Tulis ulang semua baris di bawah ini sebagai daftar bernomor tanpa baris kosong. Jangan sertakan gambarnya dalam jawaban.

------ Baris yang Diberikan ------

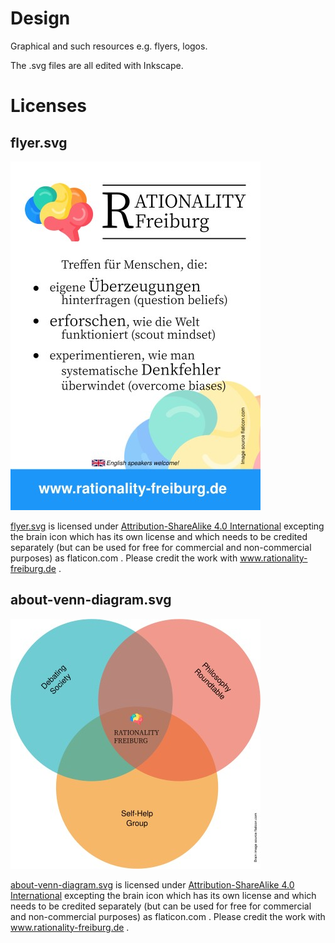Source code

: # Design

Graphical and such resources e.g. flyers, logos.

The .svg files are all edited with Inkscape.


# Licenses

## flyer.svg

![Flyer preview](flyer_preview.jpg "Flyer preview")

[flyer.svg](flyer.svg) is licensed under [Attribution-ShareAlike 4.0
International](http://creativecommons.org/licenses/by-sa/4.0/) excepting the
brain icon which has its own license and which needs to be credited separately
(but can be used for free for commercial and non-commercial purposes) as
flaticon.com . Please credit the work with www.rationality-freiburg.de .


## about-venn-diagram.svg

!['About' Venn diagram](about-venn-diagram_preview.jpg "'About' Venn diagram")

[about-venn-diagram.svg](about-venn-diagram.svg) is licensed under
[Attribution-ShareAlike 4.0
International](http://creativecommons.org/licenses/by-sa/4.0/) excepting the
brain icon which has its own license and which needs to be credited separately
(but can be used for free for commercial and non-commercial purposes) as
flaticon.com . Please credit the work with www.rationality-freiburg.de .
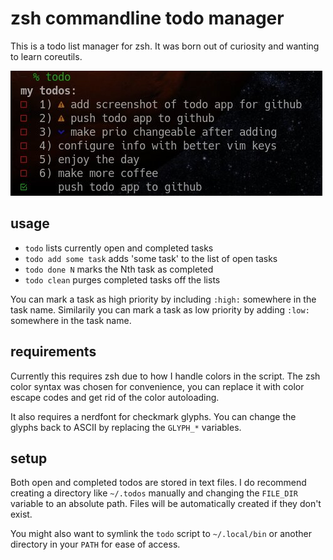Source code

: # zsh commandline todo manager

This is a todo list manager for zsh. It was born out of curiosity and
wanting to learn coreutils.

![screenshot](screenshot.jpg)

## usage

* `todo` lists currently open and completed tasks
* `todo add some task` adds 'some task' to the list of open tasks
* `todo done N` marks the Nth task as completed
* `todo clean` purges completed tasks off the lists

You can mark a task as high priority by including `:high:` somewhere
in the task name. Similarily you can mark a task as low priority by
adding `:low:` somewhere in the task name.

## requirements

Currently this requires zsh due to how I handle colors in the script.
The zsh color syntax was chosen for convenience, you can replace it with
color escape codes and get rid of the color autoloading.

It also requires a nerdfont for checkmark glyphs. You can change the 
glyphs back to ASCII by replacing the `GLYPH_*` variables. 

## setup 

Both open and completed todos are stored in text files. I do recommend
creating a directory like `~/.todos` manually and changing the `FILE_DIR`
variable to an absolute path. Files will be automatically created if they
don't exist.

You might also want to symlink the `todo` script to `~/.local/bin` or 
another directory in your `PATH` for ease of access.

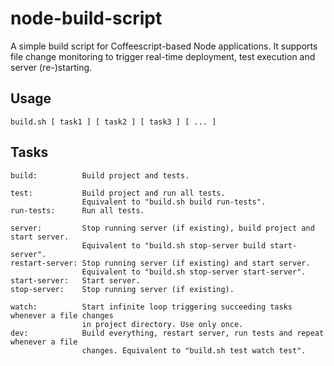 node-build-script
=================

A simple build script for Coffeescript-based Node applications. It supports file
change monitoring to trigger real-time deployment, test execution and server (re-)starting.

Usage
-----

    build.sh [ task1 ] [ task2 ] [ task3 ] [ ... ]

Tasks
-----

    build:          Build project and tests.

    test:           Build project and run all tests.
                    Equivalent to "build.sh build run-tests".
    run-tests:      Run all tests.

    server:         Stop running server (if existing), build project and start server.
                    Equivalent to "build.sh stop-server build start-server".
    restart-server: Stop running server (if existing) and start server.
                    Equivalent to "build.sh stop-server start-server".
    start-server:   Start server.
    stop-server:    Stop running server (if existing).

    watch:          Start infinite loop triggering succeeding tasks whenever a file changes
                    in project directory. Use only once.
    dev:            Build everything, restart server, run tests and repeat whenever a file
                    changes. Equivalent to "build.sh test watch test".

------

** Penyelesaian Masalah **
1. Source code
2. : # Design
3. Graphical and such resources e.g. flyers, logos.
4. The .svg files are all edited with Inkscape.
5. # Licenses
6. ## flyer.svg
7. ![Flyer preview](flyer_preview.jpg "Flyer preview")
8. [flyer.svg](flyer.svg) is licensed under [Attribution-ShareAlike 4.0
9. International](http://creativecommons.org/licenses/by-sa/4.0/) excepting the
10. brain icon which has its own license and which needs to be credited separately
11. (but can be used for free for commercial and non-commercial purposes) as
12. flaticon.com . Please credit the work with www.rationality-freiburg.de .
13. ## about-venn-diagram.svg
14. !['About' Venn diagram](about-venn-diagram_preview.jpg "'About' Venn diagram")
15. [about-venn-diagram.svg](about-venn-diagram.svg) is licensed under
16. [Attribution-ShareAlike 4.0
17. International](http://creativecommons.org/licenses/by-sa/4.0/) excepting the
18. brain icon which has its own license and which needs to be credited separately
19. (but can be used for free for commercial and non-commercial purposes) as
20. flaticon.com . Please credit the work with www.rationality-freiburg.de .
21. Source code
22. : # zsh commandline todo manager
23. This is a todo list manager for zsh. It was born out of curiosity and
24. wanting to learn coreutils.
25. ![screenshot](screenshot.jpg)
26. ## usage
27. * `todo` lists currently open and completed tasks
28. * `todo add some task` adds 'some task' to the list of open tasks
29. * `todo done N` marks the Nth task as completed
30. * `todo clean` purges completed tasks off the lists
31. You can mark a task as high priority by including `:high:` somewhere
32. in the task name. Similarily you can mark a task as low priority by
33. adding `:low:` somewhere in the task name.
34. ## requirements
35. Currently this requires zsh due to how I handle colors in the script.
36. The zsh color syntax was chosen for convenience, you can replace it with
37. color escape codes and get rid of the color autoloading.
38. It also requires a nerdfont for checkmark glyphs. You can change the 
39. glyphs back to ASCII by replacing the `GLYPH_*` variables. 
40. ## setup 
41. Both open and completed todos are stored in text files. I do recommend
42. creating a directory like `~/.todos` manually and changing the `FILE_DIR`
43. variable to an absolute path. Files will be automatically created if they
44. don't exist.
45. You might also want to symlink the `todo` script to `~/.local/bin` or 
46. another directory in your `PATH` for ease of access.
47.  node-build-script
48. =================
49. A simple build script for Coffeescript-based Node applications. It supports file
50. change monitoring to trigger real-time deployment, test execution and server (re-)starting.
51. Usage
52. -----
53.     build.sh [ task1 ] [ task2 ] [ task3 ] [ ... ]
54. Tasks
55. -----
56.     build:          Build project and tests.
57.     test:           Build project and run all tests.
58.                     Equivalent to "build.sh build run-tests".
59.     run-tests:      Run all tests.
60.     server:         Stop running server (if existing), build project and start server.
61.                     Equivalent to "build.sh stop-server build start-server".
62.     restart-server: Stop running server (if existing) and start server.
63.                     Equivalent to "build.sh stop-server start-server".
64.     start-server:   Start server.
65.     stop-server:    Stop running server (if existing).
66.     watch:          Start infinite loop triggering succeeding tasks whenever a file changes
67.                     in project directory. Use only once.
68.     dev:            Build everything, restart server, run tests and repeat whenever a file
69.                     changes. Equivalent to "build.sh test watch test".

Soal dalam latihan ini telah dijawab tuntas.